Hoxton man guilty of leaking MI6 documents

Photo: Flickr; Antmoose Wikimedia; Antony M

A former MI6 worker has been given a 12-month jail sentence for trying to sell top secret material for £2m.

Daniel Houghton, 25, from Hoxton pleaded guilty to two offences under the Official Secrets Act and selling files to Dutch agents.

However, he will be freed today because he has already spent 184 days in custody.

Houghton, who was arrested in March, worked for the Secret Intelligence Service between 2007 and 2009.

He denied a charge of stealing materials, a plea which was accepted by the prosecution at the Royal Courts of Justice.

Houghton, who worked as a £23,000-a-year software engineer, had tried to sell copies of electronic files containing details of information-gathering software and staff lists to the agents in The Netherlands. The Dutch authorities then tipped off the security services.

The case does raise questions about whether security and vetting procedures at MI6 are tight enough because the files were handed over to a friendly power.

Judge Mr Justice Bean said: “If the material had found its way into the hands of a hostile power it would have done enormous damage and put lives at risk.”

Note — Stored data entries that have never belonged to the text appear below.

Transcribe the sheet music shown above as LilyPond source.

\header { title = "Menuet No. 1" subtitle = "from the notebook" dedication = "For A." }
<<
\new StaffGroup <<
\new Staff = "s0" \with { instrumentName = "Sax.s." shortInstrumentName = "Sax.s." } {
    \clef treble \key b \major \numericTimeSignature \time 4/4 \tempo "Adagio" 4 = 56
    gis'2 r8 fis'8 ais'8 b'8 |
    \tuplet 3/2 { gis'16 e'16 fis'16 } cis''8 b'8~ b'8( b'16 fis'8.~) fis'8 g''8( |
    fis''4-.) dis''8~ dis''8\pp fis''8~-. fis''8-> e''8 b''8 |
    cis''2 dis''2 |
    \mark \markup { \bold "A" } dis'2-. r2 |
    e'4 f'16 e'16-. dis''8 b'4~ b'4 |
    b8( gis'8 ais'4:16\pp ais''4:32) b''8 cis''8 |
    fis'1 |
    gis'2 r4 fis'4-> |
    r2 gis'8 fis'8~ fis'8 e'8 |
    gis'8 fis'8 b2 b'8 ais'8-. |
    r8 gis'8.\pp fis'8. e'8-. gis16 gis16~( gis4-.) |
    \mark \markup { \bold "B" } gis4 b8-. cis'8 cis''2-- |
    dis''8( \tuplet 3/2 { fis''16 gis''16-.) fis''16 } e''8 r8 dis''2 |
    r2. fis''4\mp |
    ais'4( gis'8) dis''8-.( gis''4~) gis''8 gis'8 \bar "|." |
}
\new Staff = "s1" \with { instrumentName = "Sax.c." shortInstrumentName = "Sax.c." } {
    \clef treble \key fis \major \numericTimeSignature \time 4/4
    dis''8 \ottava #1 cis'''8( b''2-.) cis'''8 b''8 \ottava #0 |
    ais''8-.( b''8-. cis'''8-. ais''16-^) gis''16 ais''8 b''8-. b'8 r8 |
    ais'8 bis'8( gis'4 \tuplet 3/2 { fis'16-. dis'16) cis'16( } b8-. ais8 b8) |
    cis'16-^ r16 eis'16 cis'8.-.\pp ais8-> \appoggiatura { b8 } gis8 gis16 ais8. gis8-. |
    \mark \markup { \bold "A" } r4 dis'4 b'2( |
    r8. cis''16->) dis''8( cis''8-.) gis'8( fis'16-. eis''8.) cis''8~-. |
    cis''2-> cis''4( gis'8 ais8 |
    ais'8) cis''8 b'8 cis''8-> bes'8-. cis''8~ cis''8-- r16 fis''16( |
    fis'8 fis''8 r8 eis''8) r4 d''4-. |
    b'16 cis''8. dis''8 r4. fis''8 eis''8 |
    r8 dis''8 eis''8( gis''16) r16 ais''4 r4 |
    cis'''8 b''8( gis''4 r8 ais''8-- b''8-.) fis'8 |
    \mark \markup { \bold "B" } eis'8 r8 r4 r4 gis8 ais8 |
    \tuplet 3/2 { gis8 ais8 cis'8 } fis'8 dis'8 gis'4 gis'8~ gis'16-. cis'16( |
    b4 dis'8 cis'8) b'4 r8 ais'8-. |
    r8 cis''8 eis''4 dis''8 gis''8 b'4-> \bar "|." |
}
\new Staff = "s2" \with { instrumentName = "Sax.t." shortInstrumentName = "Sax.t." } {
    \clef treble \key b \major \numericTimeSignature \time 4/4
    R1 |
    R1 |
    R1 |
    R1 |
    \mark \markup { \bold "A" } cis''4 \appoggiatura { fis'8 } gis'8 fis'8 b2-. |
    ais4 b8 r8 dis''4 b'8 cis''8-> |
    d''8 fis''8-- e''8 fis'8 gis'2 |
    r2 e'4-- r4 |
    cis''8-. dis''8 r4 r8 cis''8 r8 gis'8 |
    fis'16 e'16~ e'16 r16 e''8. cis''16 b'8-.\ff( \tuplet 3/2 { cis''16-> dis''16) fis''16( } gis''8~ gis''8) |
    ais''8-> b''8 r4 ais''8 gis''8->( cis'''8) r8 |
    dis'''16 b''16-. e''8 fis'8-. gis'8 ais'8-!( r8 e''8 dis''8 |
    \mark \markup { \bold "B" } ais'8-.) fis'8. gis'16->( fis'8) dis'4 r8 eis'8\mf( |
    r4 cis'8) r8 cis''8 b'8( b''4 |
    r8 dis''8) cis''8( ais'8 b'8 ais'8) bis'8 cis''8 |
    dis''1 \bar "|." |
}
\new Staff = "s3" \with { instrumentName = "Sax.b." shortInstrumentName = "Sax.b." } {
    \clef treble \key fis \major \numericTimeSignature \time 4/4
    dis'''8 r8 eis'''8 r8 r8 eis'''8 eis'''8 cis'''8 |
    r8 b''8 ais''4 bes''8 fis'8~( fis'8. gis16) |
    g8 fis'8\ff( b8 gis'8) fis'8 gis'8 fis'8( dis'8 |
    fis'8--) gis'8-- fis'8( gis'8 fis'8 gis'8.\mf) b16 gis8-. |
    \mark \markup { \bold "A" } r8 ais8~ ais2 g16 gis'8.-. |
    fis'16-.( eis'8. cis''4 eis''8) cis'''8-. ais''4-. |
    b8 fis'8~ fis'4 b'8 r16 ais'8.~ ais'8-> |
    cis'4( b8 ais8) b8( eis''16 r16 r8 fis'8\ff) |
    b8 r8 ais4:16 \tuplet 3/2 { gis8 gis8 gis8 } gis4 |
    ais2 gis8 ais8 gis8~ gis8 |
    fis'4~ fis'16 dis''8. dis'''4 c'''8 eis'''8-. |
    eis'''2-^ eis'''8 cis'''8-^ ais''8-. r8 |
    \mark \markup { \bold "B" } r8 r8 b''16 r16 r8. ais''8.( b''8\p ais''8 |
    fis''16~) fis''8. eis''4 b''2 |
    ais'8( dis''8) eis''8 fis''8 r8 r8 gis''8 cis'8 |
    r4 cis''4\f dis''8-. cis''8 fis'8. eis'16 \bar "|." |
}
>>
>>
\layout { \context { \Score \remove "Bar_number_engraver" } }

Agents from The Netherlands are understood to have bugged and filmed Houghton as he displayed the files and offered to provide them with lists of MI5 agents he had worked with.

The price was negotiated down to £900,000 and immediately after Houghton handed over the files on 1 March he was arrested while carrying a suitcase containing the cash.

When police searched his premises, a memory stick was found containing 7,000 files and top secret documents were discovered on his hard drive.

Police sources said Houghton appeared to have been motivated by greed.

One senior source said he had been living a “champagne lifestyle on ginger beer wages”.

MI6, who vetted Houghton before employing him, declined to comment on the security breach.